(Exercise directions):
From the abstract on the auditory cortex of anesthetized mice, print the passage that begins with the words "Decoding violated sensory" and ends with the words "and 'safety' units.", copying it without any changes.

(Reading passage):
Decoding violated sensory expectations from the auditory cortex of anaesthetised mice: Hierarchical recurrent neural network depicts separate 'danger' and 'safety' units.

The ability to respond appropriately to sensory information received from the external environment is among the most fundamental capabilities of central nervous systems. In the auditory domain, processes underlying this behaviour are studied by measuring auditory-evoked electrophysiology during sequences of sounds with predetermined regularities. Identifying neural correlates of ensuing auditory novelty responses is supported by research in experimental animals. In the present study, we reanalysed epidural field potential recordings from the auditory cortex of anaesthetised mice during frequency and intensity oddball stimulation. Multivariate pattern analysis (MVPA) and hierarchical recurrent neural network (RNN) modelling were adopted to explore these data with greater resolution than previously considered using conventional methods. Time-wise and generalised temporal decoding MVPA approaches revealed previously underestimated asymmetry between responses to sound-level transitions in the intensity oddball paradigm, in contrast with tone frequency changes. After training, the cross-validated RNN model architecture with four hidden layers produced output waveforms in response to simulated auditory inputs that were strongly correlated with grand-average auditory-evoked potential waveforms (r  > .9). Units in hidden layers were classified based on their temporal response properties and characterised using principal component analysis and sample entropy. These demonstrated spontaneous alpha rhythms, sound onset and offset responses and putative 'safety' and 'danger' units activated by relatively inconspicuous and salient changes in auditory inputs, respectively. The hypothesised existence of corresponding biological neural sources is naturally derived from this model. If proven, this could have significant implications for prevailing theories of auditory processing.

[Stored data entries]
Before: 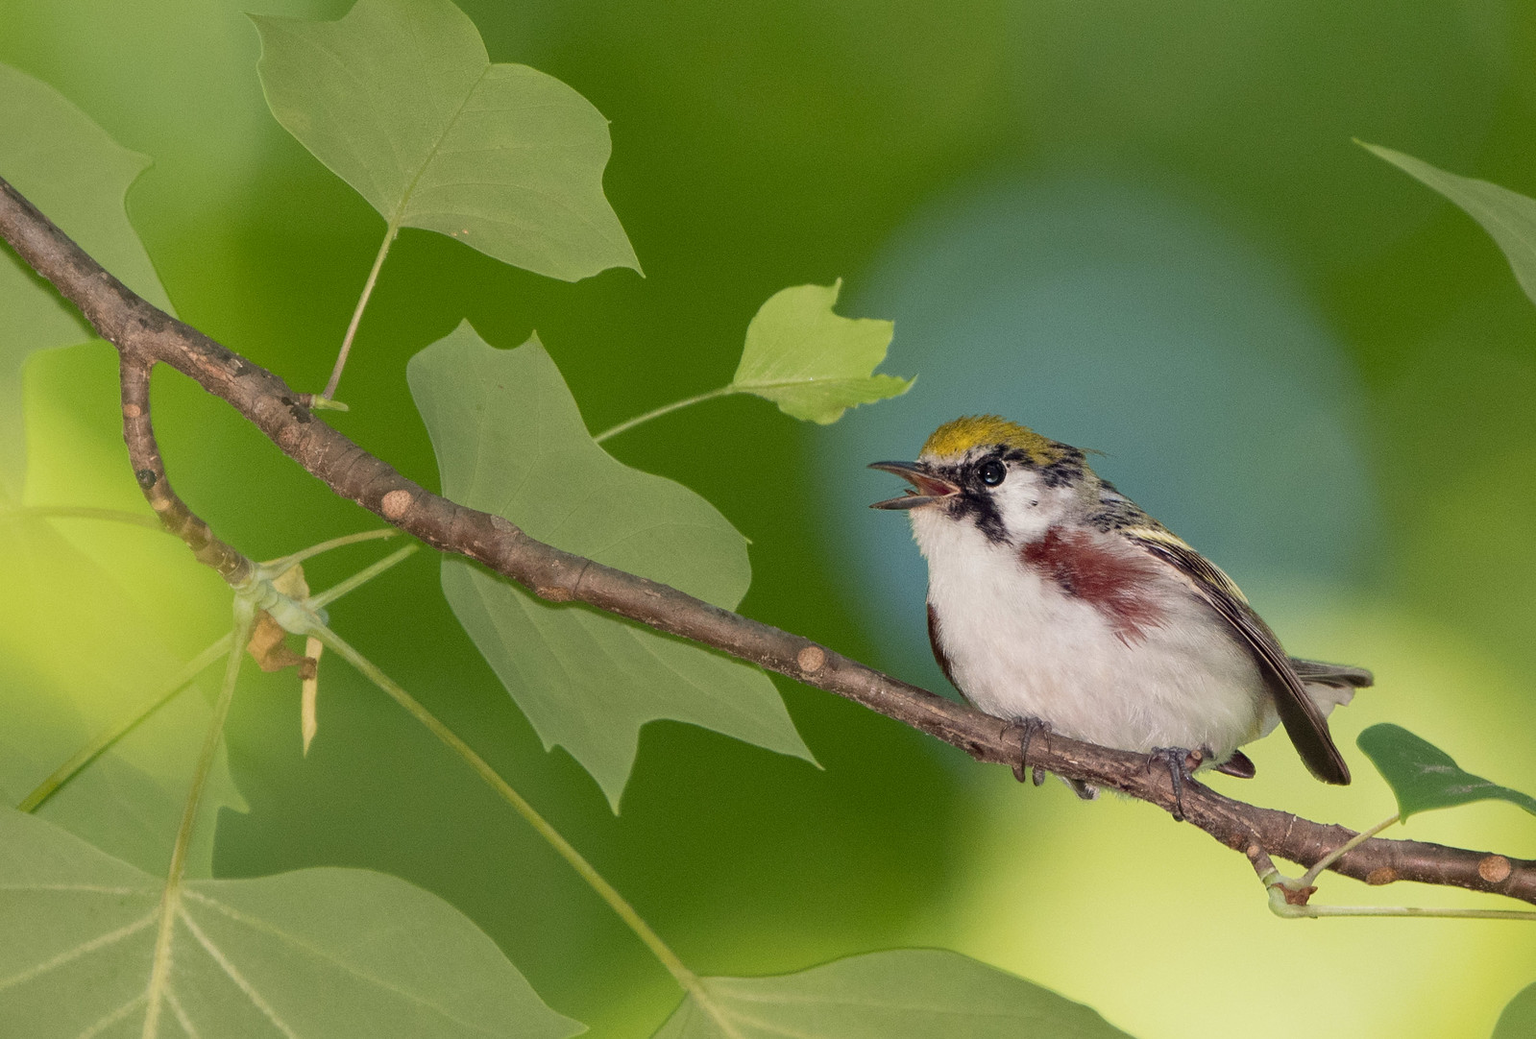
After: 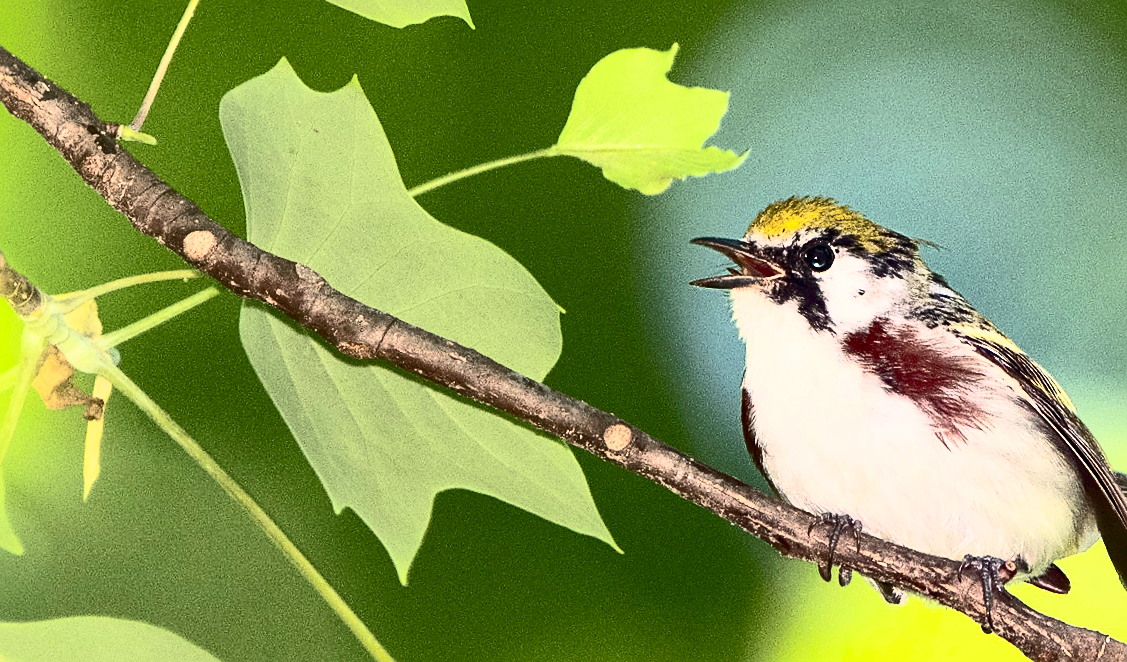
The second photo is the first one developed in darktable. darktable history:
shadows and highlights: highlights color adjustment 89.47%
contrast brightness saturation: contrast 0.918, brightness 0.192
sharpen: on, module defaults
crop and rotate: angle -4.16°, left 9.723%, top 20.53%, right 12.41%, bottom 11.861%
exposure: exposure 0.297 EV, compensate highlight preservation false
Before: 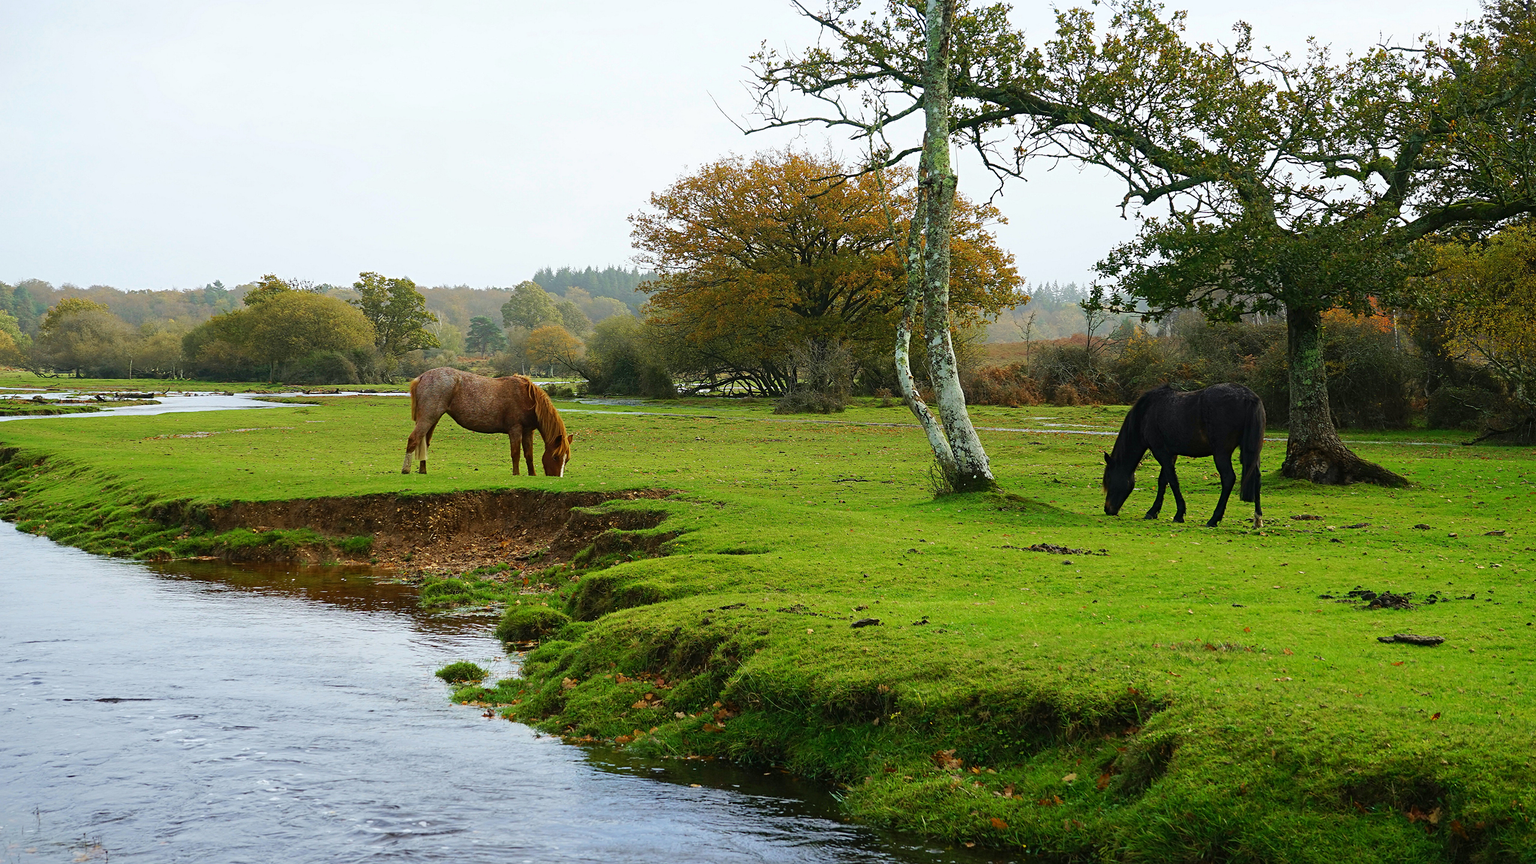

(Answer section):
Decoding violated sensory expectations from the auditory cortex of anaesthetised mice: Hierarchical recurrent neural network depicts separate 'danger' and 'safety' units.